## THE TASK
Transcribe all of the entries below exactly. Leave out the pictures.

(Data records)
▼

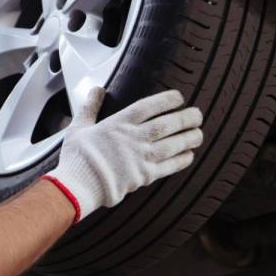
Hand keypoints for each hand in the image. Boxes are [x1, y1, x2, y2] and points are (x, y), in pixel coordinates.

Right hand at [44, 87, 203, 222]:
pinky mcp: (144, 176)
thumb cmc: (77, 158)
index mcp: (118, 124)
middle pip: (167, 124)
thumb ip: (89, 107)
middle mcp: (134, 138)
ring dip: (189, 138)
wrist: (78, 185)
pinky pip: (169, 166)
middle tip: (197, 114)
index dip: (167, 100)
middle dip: (186, 118)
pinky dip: (181, 160)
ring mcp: (141, 157)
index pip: (149, 106)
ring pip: (173, 144)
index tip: (179, 97)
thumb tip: (96, 90)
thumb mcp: (78, 127)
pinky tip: (189, 155)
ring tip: (199, 133)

▲

## TASK ANSWER
Hand keypoints for each hand in the image. Boxes are [x1, y1, x2, y2] and points are (x, y), in pixel coordinates.

Right hand at [44, 87, 203, 222]:
pinky mcp: (144, 176)
thumb cmc: (77, 158)
index mcp: (118, 124)
middle pip: (167, 124)
thumb ip: (89, 107)
middle mcp: (134, 138)
ring dip: (189, 138)
wrist: (78, 185)
pinky pip: (169, 166)
middle tip: (197, 114)
index dip: (167, 100)
middle dip: (186, 118)
pinky dip: (181, 160)
ring mcp: (141, 157)
index pip: (149, 106)
ring pip: (173, 144)
index tip: (179, 97)
thumb tip: (96, 90)
thumb mcp: (78, 127)
pinky tip: (189, 155)
ring tip: (199, 133)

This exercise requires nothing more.